Il caso Dalla Libera. A quel punto, Silvano Dalla Libera, agricoltore friulano e vicepresidente di Futuragra (associazione pro-ogm), ruppe gli indugi. E presentò al dicastero delle politiche agricole richiesta di rilascio dell'autorizzazione per la messa a coltura di varietà transgeniche. Il ministro di allora, Luca Zaia (dichiaratamente contrario agli ogm), venne così chiamato a esercitare il potere sostitutivo e a decidere, rompendo l'inerzia delle regioni. Zaia, però, con decreto 19 marzo 2010, rigettò l'istanza di autorizzazione per la messa in coltura di mais transgenico, presentata dall'azienda agricola Dalla Libera. Quindi, l'agricoltore friulano, assieme a Confagricoltura Lombardia, presentarono ricorso al Tar Lazio (numero di registro generale 5641 del 2010). Per altro, gli stessi ricorrenti avevano già ottenuto dal Consiglio di Stato (sentenza n. 183/2010 del 19/1/2010) l'annullamento di un altro provvedimento (datato 18/4/2007), con cui il Mipaaf non aveva proceduto all'istruttoria sulla richiesta di rilascio dell'autorizzazione per la messa a coltura di varietà gm. Il dicastero, in quell'occasione, aveva rinviato il tutto all'adozione dei piani di coesistenza da parte delle regioni. Per tutta risposta, nel gennaio 2010, i giudici di Palazzo Spada ordinarono al Mipaaf di concludere il procedimento entro 90 giorni. Il dicastero, a quel punto, procedette all'emissione del decreto in questione, che oggi il Tar del Lazio ha annullato.
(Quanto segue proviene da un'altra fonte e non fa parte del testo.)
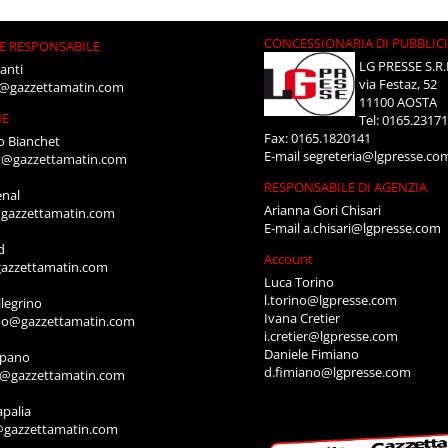
CONCESSIONARIA DI PUBBLIC
E RESPONSABILE
LG PRESSE S.R.
anti
via Festaz, 52
i@gazzettamatin.com
11100 AOSTA
NE
Tel: 0165.2317
Fax: 0165.1820141
o Bianchet
E-mail
segreteria@lgpresse.co
t@gazzettamatin.com
RESPONSABILE DI AGENZIA
enal
Arianna Gori Chisari
gazzettamatin.com
E-mail
a.chisari@lgpresse.com
d
Account
azzettamatin.com
Luca Torino
l.torino@lgpresse.com
legrino
Ivana Cretier
ino@gazzettamatin.com
i.cretier@lgpresse.com
Daniele Fimiano
mpano
d.fimiano@lgpresse.com
o@gazzettamatin.com
apalia
@gazzettamatin.com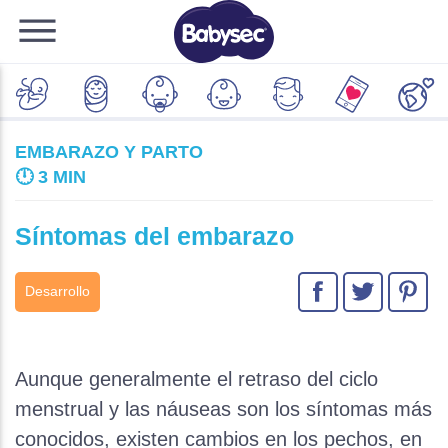
EMBARAZO Y PARTO
🕛
3 MIN
Síntomas del embarazo
Desarrollo
Aunque generalmente el retraso del ciclo
menstrual y las náuseas son los síntomas más
conocidos, existen cambios en los pechos, en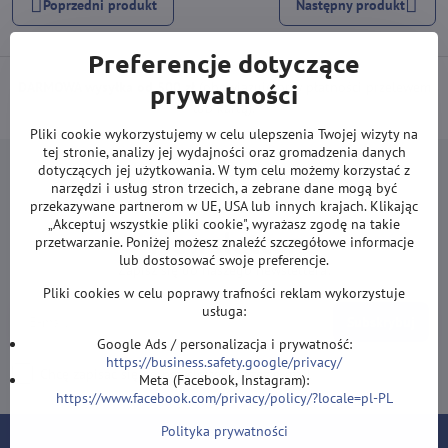
Poprzedni produkt
Następny produkt
Preferencje dotyczące
DARMOWA wysyłka od 500 zł
prywatności
(obowiązuje przy płatności przelewem
lub kartą).
Pliki cookie wykorzystujemy w celu ulepszenia Twojej wizyty na
tej stronie, analizy jej wydajności oraz gromadzenia danych
dotyczących jej użytkowania. W tym celu możemy korzystać z
narzędzi i usług stron trzecich, a zebrane dane mogą być
przekazywane partnerom w UE, USA lub innych krajach. Klikając
„Akceptuj wszystkie pliki cookie", wyrażasz zgodę na takie
Newsletter
przetwarzanie. Poniżej możesz znaleźć szczegółowe informacje
lub dostosować swoje preferencje.
Zapisz się do naszego newslettera:
Pliki cookies w celu poprawy trafności reklam wykorzystuje
usługa:
Subskrybuj
Google Ads / personalizacja i prywatność:
https://business.safety.google/privacy/
Chcę zapisać się do newslettera przez e-mail
Meta (Facebook, Instagram):
https://www.facebook.com/privacy/policy/?locale=pl-PL
Polityka prywatności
Nel caso specifico, si legge nella sentenza del Tar, il ministero non ha ovviato alla mancata adozione delle linee guida generali sulla coesistenza, ma ha deliberato negativamente sulla domanda presentata dall'azienda agricola, facendo propri i contenuti di una relazione della regione Friuli-Venezia Giulia, che si era espressa su profili di competenza esclusiva comunitaria. Il decreto, chiosano i giudici amministrativi, ha finito nella sostanza, per negare il diritto alla scelta tra le diverse tipologie di coltura, escludendo in fatto proprio la coltura transgenica.